When listening to Elmer Bernstein's score for Far From Heaven it is like time has been standing still for the last fifty years. Bernstein's score for the film, featuring one of Julian Moore's best performances ever, is in the same vein as the large romantic scores from the fifties. The kind of score they just don't normally do today. There's the delicate piano and the lush, dramatic strings. And the occasional cymbal crash. The score has even been mixed to sound like a score from the fifties - the big orchestral swells actually sound a little distorted and fragile. And it works! This is, however, something that is easier to notice when watching the film. It's possible that the soundtrack CD has been given a more traditional and modern sound.
In the film, the music is actually a little over the top at times. But not the kind of over the top that makes the viewer cringe, but rather generates a smile of recognition - this is, after all, what many of these old scores sounded like, although perhaps not that obvious and, at times, tongue-in-cheek. So it works, even if some of the more dark and dramatic scenes in the film actually made me smile a little, because of the music.
But on CD it works really well. The dramatic, dissonant chord in "Hit" is an excellent pastiche, as is the opening "Autumn in Connecticut", which starts with a delicate piano, presenting the main theme, before the rest of the orchestra joins in. What follows is an excellent and quite lovely score, full of beautiful piano and woodwind solos, layered with moments of orchestral richness, as well as moments of more quiet underscore.
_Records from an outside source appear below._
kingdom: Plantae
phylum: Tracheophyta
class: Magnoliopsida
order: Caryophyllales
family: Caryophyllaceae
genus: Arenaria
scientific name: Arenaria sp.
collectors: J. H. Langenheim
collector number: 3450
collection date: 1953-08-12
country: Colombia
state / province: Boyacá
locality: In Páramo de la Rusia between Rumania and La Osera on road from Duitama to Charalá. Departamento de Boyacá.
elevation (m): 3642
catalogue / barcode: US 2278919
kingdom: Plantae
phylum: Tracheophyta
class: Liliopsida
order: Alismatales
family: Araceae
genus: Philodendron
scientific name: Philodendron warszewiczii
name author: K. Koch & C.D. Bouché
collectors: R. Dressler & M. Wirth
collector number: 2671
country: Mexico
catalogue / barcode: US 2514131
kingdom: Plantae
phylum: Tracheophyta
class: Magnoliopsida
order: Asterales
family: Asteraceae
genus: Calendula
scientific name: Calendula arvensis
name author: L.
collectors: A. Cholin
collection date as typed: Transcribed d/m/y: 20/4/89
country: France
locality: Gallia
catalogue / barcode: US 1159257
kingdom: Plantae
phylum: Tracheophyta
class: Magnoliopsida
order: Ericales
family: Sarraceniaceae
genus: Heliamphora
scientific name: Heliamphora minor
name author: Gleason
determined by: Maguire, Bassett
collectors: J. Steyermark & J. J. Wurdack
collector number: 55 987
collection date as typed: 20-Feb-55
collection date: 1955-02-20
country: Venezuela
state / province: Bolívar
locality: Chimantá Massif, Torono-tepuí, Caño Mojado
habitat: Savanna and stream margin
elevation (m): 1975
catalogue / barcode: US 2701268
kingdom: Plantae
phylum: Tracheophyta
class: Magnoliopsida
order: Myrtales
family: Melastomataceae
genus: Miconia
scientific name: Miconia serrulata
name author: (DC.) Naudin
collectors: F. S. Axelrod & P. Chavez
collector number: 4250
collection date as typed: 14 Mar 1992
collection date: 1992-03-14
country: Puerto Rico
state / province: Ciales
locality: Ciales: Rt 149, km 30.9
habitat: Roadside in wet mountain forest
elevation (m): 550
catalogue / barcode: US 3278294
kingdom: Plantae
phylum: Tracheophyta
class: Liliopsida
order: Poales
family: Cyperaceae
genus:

The scores slow theme, often performed by piano, backed up by subtle strings (such as in "Evening Rest") is a real beauty and conveys feelings of idyll, but also of loneliness. Berstein's writing for woodwinds also stands out, especially the low flute, backed up by soft strings and piano in "Prowl", as does the scores' jazz elements ("Miami" and, once again, "Prowl") and the more upbeat moments in cues like "Turning Point". But it is the melodramatic moments one remembers afterwards. I can't help but fall in love with the dramatic renditions of the main theme in "Party" and the already mentioned "Autumn in Connecticut". Fifties music from the 21st century at its best. And it's no wonder Bernstein was the one to write it. He was, after all, already working in the business back then.
I fully expect this score to get an Academy Award nomination. It truly deserves it.